» **Aim of the task**:
Output all of the material once more, so that every line matches the original exactly.

» **Supplied information**:
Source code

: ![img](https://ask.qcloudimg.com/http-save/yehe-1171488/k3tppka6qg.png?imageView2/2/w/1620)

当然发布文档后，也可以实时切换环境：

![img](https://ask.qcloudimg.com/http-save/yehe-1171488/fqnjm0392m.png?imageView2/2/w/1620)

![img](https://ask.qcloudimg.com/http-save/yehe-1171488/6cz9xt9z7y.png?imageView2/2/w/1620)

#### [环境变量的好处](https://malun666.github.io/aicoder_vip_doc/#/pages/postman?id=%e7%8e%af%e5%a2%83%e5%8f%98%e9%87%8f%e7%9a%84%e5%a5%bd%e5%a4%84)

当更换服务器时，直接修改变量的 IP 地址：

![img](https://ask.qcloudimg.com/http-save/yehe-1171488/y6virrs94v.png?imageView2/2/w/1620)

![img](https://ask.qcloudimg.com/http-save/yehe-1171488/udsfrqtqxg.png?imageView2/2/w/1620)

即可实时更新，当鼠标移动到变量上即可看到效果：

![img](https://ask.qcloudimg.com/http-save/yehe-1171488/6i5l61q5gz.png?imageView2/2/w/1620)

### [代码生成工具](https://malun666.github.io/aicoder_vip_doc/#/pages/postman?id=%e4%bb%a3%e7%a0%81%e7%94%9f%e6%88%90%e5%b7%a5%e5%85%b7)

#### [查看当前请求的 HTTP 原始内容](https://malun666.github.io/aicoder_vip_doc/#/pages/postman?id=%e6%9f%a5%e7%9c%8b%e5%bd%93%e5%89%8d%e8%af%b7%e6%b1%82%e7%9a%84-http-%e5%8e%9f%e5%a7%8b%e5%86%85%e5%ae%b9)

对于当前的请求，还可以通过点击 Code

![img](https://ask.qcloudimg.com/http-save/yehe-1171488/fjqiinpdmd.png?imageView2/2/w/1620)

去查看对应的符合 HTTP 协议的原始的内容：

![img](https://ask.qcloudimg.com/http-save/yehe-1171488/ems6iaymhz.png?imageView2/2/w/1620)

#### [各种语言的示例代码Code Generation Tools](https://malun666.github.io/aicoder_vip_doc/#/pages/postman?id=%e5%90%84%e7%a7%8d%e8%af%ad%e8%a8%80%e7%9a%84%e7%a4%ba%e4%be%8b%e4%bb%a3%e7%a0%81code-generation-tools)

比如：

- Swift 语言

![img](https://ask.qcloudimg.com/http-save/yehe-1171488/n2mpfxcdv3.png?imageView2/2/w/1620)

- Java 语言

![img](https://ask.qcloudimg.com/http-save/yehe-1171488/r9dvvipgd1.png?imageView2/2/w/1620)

» **The completed task**:
Source code

: ![img](https://ask.qcloudimg.com/http-save/yehe-1171488/k3tppka6qg.png?imageView2/2/w/1620)

当然发布文档后，也可以实时切换环境：

![img](https://ask.qcloudimg.com/http-save/yehe-1171488/fqnjm0392m.png?imageView2/2/w/1620)

![img](https://ask.qcloudimg.com/http-save/yehe-1171488/6cz9xt9z7y.png?imageView2/2/w/1620)

#### [环境变量的好处](https://malun666.github.io/aicoder_vip_doc/#/pages/postman?id=%e7%8e%af%e5%a2%83%e5%8f%98%e9%87%8f%e7%9a%84%e5%a5%bd%e5%a4%84)

当更换服务器时，直接修改变量的 IP 地址：

![img](https://ask.qcloudimg.com/http-save/yehe-1171488/y6virrs94v.png?imageView2/2/w/1620)

![img](https://ask.qcloudimg.com/http-save/yehe-1171488/udsfrqtqxg.png?imageView2/2/w/1620)

即可实时更新，当鼠标移动到变量上即可看到效果：

![img](https://ask.qcloudimg.com/http-save/yehe-1171488/6i5l61q5gz.png?imageView2/2/w/1620)

### [代码生成工具](https://malun666.github.io/aicoder_vip_doc/#/pages/postman?id=%e4%bb%a3%e7%a0%81%e7%94%9f%e6%88%90%e5%b7%a5%e5%85%b7)

#### [查看当前请求的 HTTP 原始内容](https://malun666.github.io/aicoder_vip_doc/#/pages/postman?id=%e6%9f%a5%e7%9c%8b%e5%bd%93%e5%89%8d%e8%af%b7%e6%b1%82%e7%9a%84-http-%e5%8e%9f%e5%a7%8b%e5%86%85%e5%ae%b9)

对于当前的请求，还可以通过点击 Code

![img](https://ask.qcloudimg.com/http-save/yehe-1171488/fjqiinpdmd.png?imageView2/2/w/1620)

去查看对应的符合 HTTP 协议的原始的内容：

![img](https://ask.qcloudimg.com/http-save/yehe-1171488/ems6iaymhz.png?imageView2/2/w/1620)

#### [各种语言的示例代码Code Generation Tools](https://malun666.github.io/aicoder_vip_doc/#/pages/postman?id=%e5%90%84%e7%a7%8d%e8%af%ad%e8%a8%80%e7%9a%84%e7%a4%ba%e4%be%8b%e4%bb%a3%e7%a0%81code-generation-tools)

比如：

- Swift 语言

![img](https://ask.qcloudimg.com/http-save/yehe-1171488/n2mpfxcdv3.png?imageView2/2/w/1620)

- Java 语言

![img](https://ask.qcloudimg.com/http-save/yehe-1171488/r9dvvipgd1.png?imageView2/2/w/1620)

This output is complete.